Abundance
When my dear Julia suffered a recurrence, we went to Queens Medical Center in Honolulu. She’d been a Mayo Consultant and ironically her oncologist, Dr. Loui, was Mayo trained. In a month there she never saw a resident: even on Mother’s Day, after visiting his own mother, despite being told to take the day off.
One of the many helpful diversions he encouraged was to walk around the little hospital garden as he’d seen a green jade vine (Strongylodon macrobotrys) blooming. We marveled at a single small blossom in an unseen exotic emerald color.
Years later, a friend and neighbor, Susan, gave me some vine seeds. After several failed attempts, a few sprouted. I built a bamboo rack from my own plants and plugged the little shoots at the base of a kukui tree (state tree of Hawai’i) and watched the vines pullulate up the tree truck and throughout the canopy. (Upper left photo shows vine base today.)
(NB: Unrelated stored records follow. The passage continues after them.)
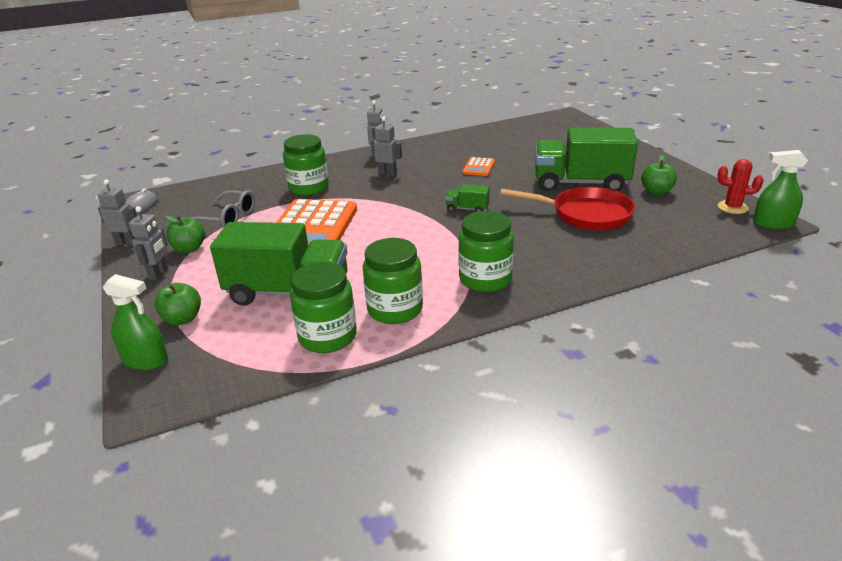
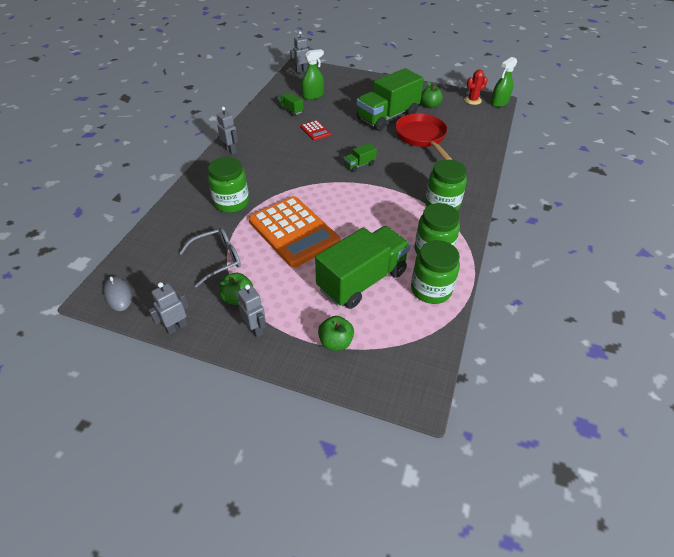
camera: 50 degrees left, 15 degrees up
(145, 360) = (366, 381): green spray bottle -> green spray bottle (313, 95)
(387, 173) = (266, 163): grey robot -> grey robot (301, 71)
(478, 167) = (315, 131): orange calculator -> red calculator
(487, 144) = (290, 110): none -> green truck
(585, 214) = (421, 137): red pan -> red pan turned 75 degrees counterclockwise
Some years later, working below the tree I looked up and was startled by a single grand green bloom- turns out pollinated by bats and not easily grown- so after the obligatory iPhone snap to share, I documented with an actual camera.
Today, more than twenty gorgeous blooms are hanging pendulum like throughout the tree: some better seen in morning light, some in evening. I’m unable to capture this resplendence in a single photo and cutting blossoms and arranging a studio shot doesn’t feel honorable. I’m offering this experience via an array, plus the early photo.
Abundance is not an asset, materially or financially, if it goes unappreciated or unused.